- [Exercise aim]
Omit every image, and transcribe the remaining entries exactly as given.
[[ Given records open ]]
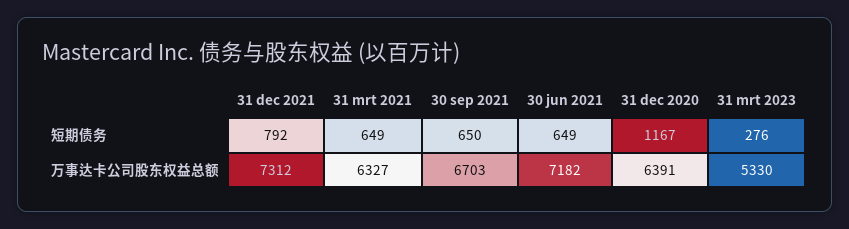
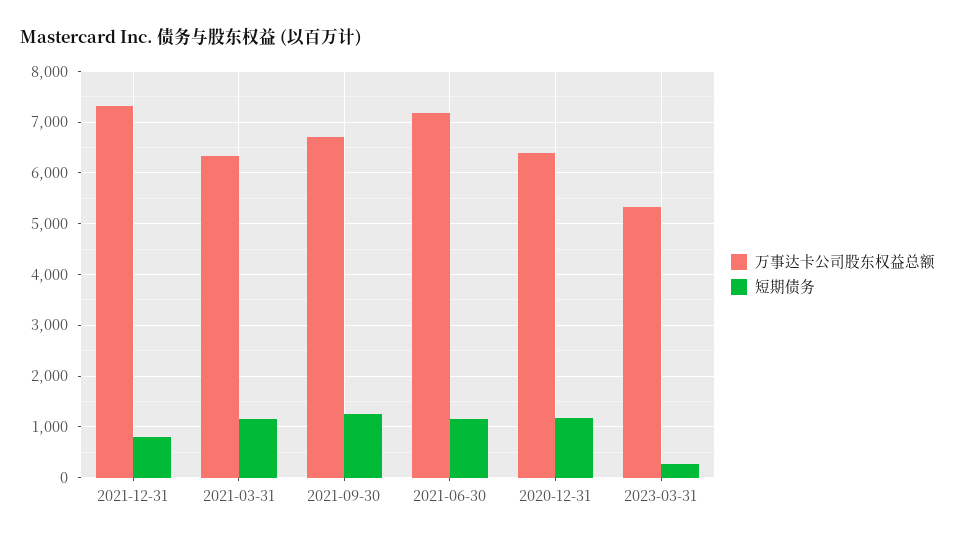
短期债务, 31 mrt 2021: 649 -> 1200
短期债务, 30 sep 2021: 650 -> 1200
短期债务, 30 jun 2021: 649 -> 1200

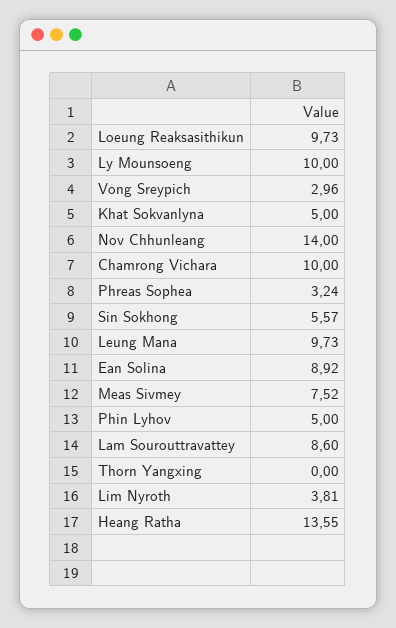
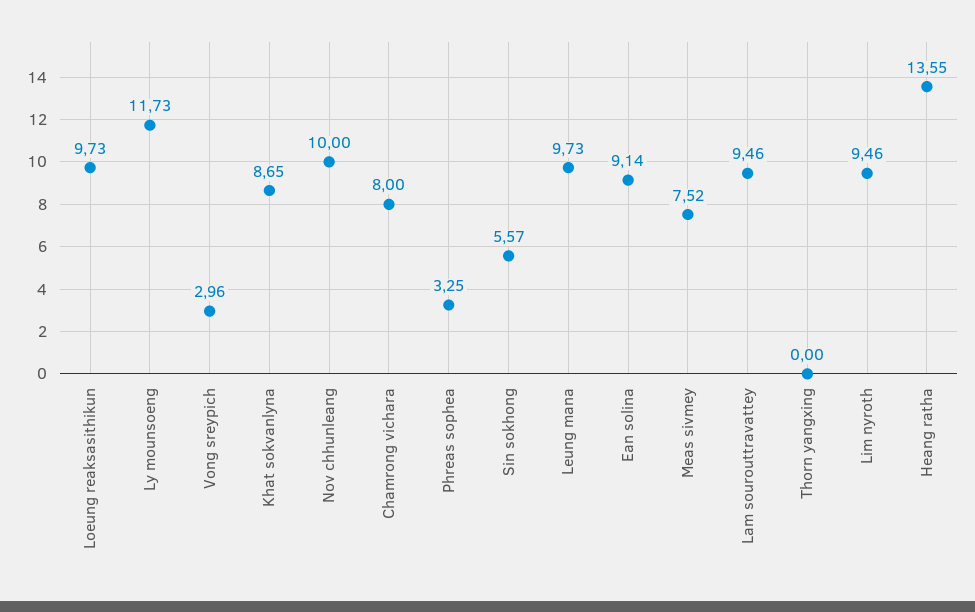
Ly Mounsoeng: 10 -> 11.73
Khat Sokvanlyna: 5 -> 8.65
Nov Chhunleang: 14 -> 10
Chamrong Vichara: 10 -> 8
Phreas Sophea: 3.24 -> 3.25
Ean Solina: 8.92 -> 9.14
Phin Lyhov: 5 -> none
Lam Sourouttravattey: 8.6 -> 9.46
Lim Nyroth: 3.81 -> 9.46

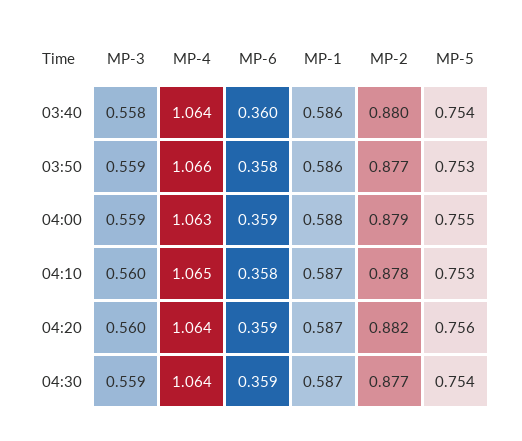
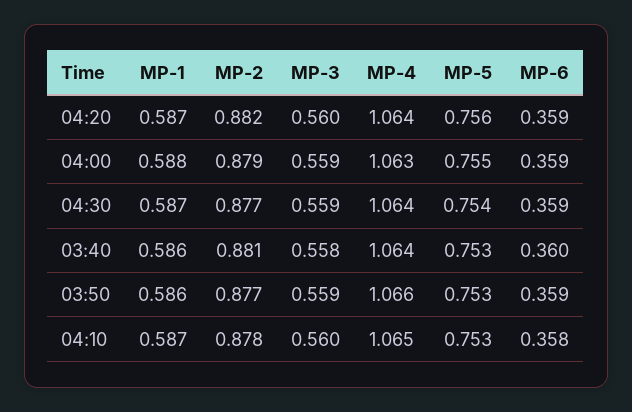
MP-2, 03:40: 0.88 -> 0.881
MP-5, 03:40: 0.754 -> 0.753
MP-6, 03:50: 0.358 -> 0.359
[[ Given records closed ]]
- [Task answer]
短期债务, 31 mrt 2021: 649 -> 1200
短期债务, 30 sep 2021: 650 -> 1200
短期债务, 30 jun 2021: 649 -> 1200

Ly Mounsoeng: 10 -> 11.73
Khat Sokvanlyna: 5 -> 8.65
Nov Chhunleang: 14 -> 10
Chamrong Vichara: 10 -> 8
Phreas Sophea: 3.24 -> 3.25
Ean Solina: 8.92 -> 9.14
Phin Lyhov: 5 -> none
Lam Sourouttravattey: 8.6 -> 9.46
Lim Nyroth: 3.81 -> 9.46

MP-2, 03:40: 0.88 -> 0.881
MP-5, 03:40: 0.754 -> 0.753
MP-6, 03:50: 0.358 -> 0.359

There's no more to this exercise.